___ SOURCE RECORDS

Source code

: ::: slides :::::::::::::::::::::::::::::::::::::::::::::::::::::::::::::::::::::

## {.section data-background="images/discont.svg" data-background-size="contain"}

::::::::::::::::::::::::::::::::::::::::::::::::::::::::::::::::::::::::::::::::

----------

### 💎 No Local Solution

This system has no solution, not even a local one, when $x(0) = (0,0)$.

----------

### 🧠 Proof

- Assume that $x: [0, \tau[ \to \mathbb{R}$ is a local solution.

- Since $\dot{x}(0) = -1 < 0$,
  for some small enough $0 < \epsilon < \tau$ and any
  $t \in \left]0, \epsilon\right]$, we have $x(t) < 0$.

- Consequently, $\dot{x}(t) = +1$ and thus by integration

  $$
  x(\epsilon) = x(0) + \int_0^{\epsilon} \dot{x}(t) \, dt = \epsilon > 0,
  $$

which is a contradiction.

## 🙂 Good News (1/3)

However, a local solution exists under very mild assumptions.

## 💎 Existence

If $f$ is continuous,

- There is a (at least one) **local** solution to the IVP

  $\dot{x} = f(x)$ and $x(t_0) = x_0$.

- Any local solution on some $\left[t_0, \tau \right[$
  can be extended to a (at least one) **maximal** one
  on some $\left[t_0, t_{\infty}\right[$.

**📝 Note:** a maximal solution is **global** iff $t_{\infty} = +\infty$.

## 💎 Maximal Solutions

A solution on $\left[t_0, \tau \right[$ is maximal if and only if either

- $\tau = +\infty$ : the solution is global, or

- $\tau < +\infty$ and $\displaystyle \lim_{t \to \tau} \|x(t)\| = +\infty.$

______

> **TASK GOAL**: Collect each line above that contains the word "some", matching case exactly.

> **ANSWER TO THIS PROBLEM**:
  for some small enough $0 < \epsilon < \tau$ and any
- Any local solution on some $\left[t_0, \tau \right[$
  on some $\left[t_0, t_{\infty}\right[$.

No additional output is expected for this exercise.